Tahun 78 saya menonton final di Argentina sebagai mahasiswa S1 di Bandung. Itu adalah masa yang memorable karena kampus saya sedang tidak normal berkenaan dengan bentrok demo besar-besaran saat itu. Ada kelas-kelas yang menyelenggarakan proses belajar mengajar dengan TV siaran terbatas. Jadi hanya 1 dosen yang mengajar tapi disiarkan ke banyak kelas. Kita melihat dosen mengajar kita melalui tv. Betapa shocknya dosen melihat dari monitor feedbacknya para mahasiswa mengerubungi tv yang terletak di ujung setiap kelas yang diganti channelnya untuk melihat siaran piala dunia. Sejak saat itulah program TVST di kampus saya diganti dengan single channel dan akhirnya gagal total.
Jerman keok.
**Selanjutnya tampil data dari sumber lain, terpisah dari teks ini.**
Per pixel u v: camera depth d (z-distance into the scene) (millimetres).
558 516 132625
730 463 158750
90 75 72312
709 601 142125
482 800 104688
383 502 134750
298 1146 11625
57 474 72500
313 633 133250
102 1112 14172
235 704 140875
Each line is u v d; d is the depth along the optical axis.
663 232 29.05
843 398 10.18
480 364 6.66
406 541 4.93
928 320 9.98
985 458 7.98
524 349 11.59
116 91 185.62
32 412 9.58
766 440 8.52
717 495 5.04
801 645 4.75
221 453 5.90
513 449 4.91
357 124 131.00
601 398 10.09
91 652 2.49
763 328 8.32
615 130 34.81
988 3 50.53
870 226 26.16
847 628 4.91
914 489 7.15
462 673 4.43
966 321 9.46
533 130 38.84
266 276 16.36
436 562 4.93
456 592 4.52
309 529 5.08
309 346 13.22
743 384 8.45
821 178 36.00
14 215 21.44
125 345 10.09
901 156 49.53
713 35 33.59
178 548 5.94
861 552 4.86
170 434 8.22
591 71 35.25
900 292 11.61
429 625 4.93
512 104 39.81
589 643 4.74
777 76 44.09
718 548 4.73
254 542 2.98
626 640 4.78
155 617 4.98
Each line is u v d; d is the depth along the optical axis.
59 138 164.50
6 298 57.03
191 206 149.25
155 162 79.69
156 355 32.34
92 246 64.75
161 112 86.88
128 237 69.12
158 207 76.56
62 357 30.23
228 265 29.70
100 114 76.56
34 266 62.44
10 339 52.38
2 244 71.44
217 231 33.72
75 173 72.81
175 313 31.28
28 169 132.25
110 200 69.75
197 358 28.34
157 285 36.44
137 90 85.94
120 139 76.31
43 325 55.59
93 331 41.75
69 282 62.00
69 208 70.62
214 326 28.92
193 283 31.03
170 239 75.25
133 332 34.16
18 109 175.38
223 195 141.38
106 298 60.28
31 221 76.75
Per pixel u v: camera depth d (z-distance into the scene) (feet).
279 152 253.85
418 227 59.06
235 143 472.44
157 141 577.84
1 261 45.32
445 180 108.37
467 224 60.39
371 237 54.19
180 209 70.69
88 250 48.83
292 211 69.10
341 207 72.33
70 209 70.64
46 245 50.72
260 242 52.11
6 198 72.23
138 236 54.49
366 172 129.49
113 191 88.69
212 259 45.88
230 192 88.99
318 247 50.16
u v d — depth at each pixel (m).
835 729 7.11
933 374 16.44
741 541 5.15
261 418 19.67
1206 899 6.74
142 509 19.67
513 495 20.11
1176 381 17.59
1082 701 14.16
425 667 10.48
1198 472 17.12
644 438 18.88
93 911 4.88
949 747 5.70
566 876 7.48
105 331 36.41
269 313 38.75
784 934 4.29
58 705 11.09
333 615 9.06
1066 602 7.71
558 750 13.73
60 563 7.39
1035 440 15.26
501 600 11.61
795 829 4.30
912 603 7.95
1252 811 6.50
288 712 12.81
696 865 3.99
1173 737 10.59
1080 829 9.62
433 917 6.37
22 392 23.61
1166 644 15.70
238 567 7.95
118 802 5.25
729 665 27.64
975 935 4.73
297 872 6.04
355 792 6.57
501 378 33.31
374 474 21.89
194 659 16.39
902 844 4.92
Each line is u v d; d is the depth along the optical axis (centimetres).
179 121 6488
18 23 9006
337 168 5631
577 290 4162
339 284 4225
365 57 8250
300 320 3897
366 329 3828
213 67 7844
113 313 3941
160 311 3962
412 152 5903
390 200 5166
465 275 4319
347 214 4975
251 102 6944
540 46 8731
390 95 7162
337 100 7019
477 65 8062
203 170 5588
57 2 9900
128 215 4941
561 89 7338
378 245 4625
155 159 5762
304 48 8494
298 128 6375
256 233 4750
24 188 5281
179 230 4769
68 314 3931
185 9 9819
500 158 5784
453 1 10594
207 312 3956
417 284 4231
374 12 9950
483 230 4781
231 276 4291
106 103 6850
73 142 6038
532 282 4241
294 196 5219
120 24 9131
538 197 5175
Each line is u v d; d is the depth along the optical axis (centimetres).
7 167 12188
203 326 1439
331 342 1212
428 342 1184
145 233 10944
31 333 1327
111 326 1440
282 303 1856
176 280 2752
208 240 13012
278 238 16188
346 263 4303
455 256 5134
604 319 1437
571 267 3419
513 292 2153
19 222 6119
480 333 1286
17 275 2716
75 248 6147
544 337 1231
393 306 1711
Di final Belanda yang "kelihatannya hebat" dipurukkan oleh duet Argentina Mario Kempes dan Leopoldo Luque.

Tahun 82 saya berharap banyak tetapi Jerman di final dikalahkan oleh Italia 3-1. Saya menonton pada tingkat akhir di perkuliahan.

Tahun 86 Jerman dikalahkan Argentina 3-2 di menit-menit akhir (berawal dari umpan silang yang hebat dari Maradona). Waktu itu saya telah memulai karir dalam bekerja.

Tahun 90 Jerman menjadi juara dunia mengalahkan Argentina 1-0 (Maradona menangis tersedu-sedu). Waktu itu saya dalam persiapan menuju pernikahan.

Tahun 94 dan 98 adalah tahun kelam bagi Jerman. Semua saya tonton dalam rona kehidupan yang berbeda di mana anak-anak beranjak besar dan perubahan karir dari bekerja profesional menjadi dosen.

Tahun 2002 Jerman kalah lagi di final kepada Brazil (2-0). Gol dicetak oleh Ronaldo dan Rivaldo (dikenal dengan sebutan Ro-Ro). Saya memegang sebuah jabatan tinggi di sebuah universitas.

Tahun 2006 Jerman dikalahkan di semi final oleh Italia dalam pertandingan yang dramatis.

Demikianlah piala dunia. Dia terus bergulir. Entah mengapa rasanya saya melihatnya seperti pilar-pilar berjarak sama yang dihiasi oleh ornamen-ornamen dan tumbuhan menjalar yang membuat pilar-pilar itu indah. Nama ornamen-ornamen itu, "kehidupan saya."